--- Record set ---

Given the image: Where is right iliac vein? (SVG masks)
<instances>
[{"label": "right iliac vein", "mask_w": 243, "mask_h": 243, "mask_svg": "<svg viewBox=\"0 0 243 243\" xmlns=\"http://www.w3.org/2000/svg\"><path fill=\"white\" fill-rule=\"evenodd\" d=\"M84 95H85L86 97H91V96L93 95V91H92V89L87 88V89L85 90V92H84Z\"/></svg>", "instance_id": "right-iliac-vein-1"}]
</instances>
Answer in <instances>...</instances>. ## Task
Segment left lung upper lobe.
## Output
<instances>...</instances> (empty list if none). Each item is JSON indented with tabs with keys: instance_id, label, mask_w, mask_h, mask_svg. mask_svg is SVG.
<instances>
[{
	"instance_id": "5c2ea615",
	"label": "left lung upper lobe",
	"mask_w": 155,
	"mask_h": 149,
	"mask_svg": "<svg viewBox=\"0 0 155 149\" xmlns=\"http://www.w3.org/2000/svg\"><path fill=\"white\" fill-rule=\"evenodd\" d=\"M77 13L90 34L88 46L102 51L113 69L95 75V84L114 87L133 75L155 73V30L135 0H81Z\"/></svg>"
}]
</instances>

---

» **Directions**
Please copy every line of the entries above verbatim.

» **Written response**
Given the image: Where is right iliac vein? (SVG masks)
<instances>
[{"label": "right iliac vein", "mask_w": 243, "mask_h": 243, "mask_svg": "<svg viewBox=\"0 0 243 243\" xmlns=\"http://www.w3.org/2000/svg\"><path fill=\"white\" fill-rule=\"evenodd\" d=\"M84 95H85L86 97H91V96L93 95V91H92V89L87 88V89L85 90V92H84Z\"/></svg>", "instance_id": "right-iliac-vein-1"}]
</instances>
Answer in <instances>...</instances>. ## Task
Segment left lung upper lobe.
## Output
<instances>...</instances> (empty list if none). Each item is JSON indented with tabs with keys: instance_id, label, mask_w, mask_h, mask_svg. mask_svg is SVG.
<instances>
[{
	"instance_id": "5c2ea615",
	"label": "left lung upper lobe",
	"mask_w": 155,
	"mask_h": 149,
	"mask_svg": "<svg viewBox=\"0 0 155 149\" xmlns=\"http://www.w3.org/2000/svg\"><path fill=\"white\" fill-rule=\"evenodd\" d=\"M77 13L90 34L88 46L102 51L113 69L95 75V84L114 87L133 75L155 73V30L135 0H81Z\"/></svg>"
}]
</instances>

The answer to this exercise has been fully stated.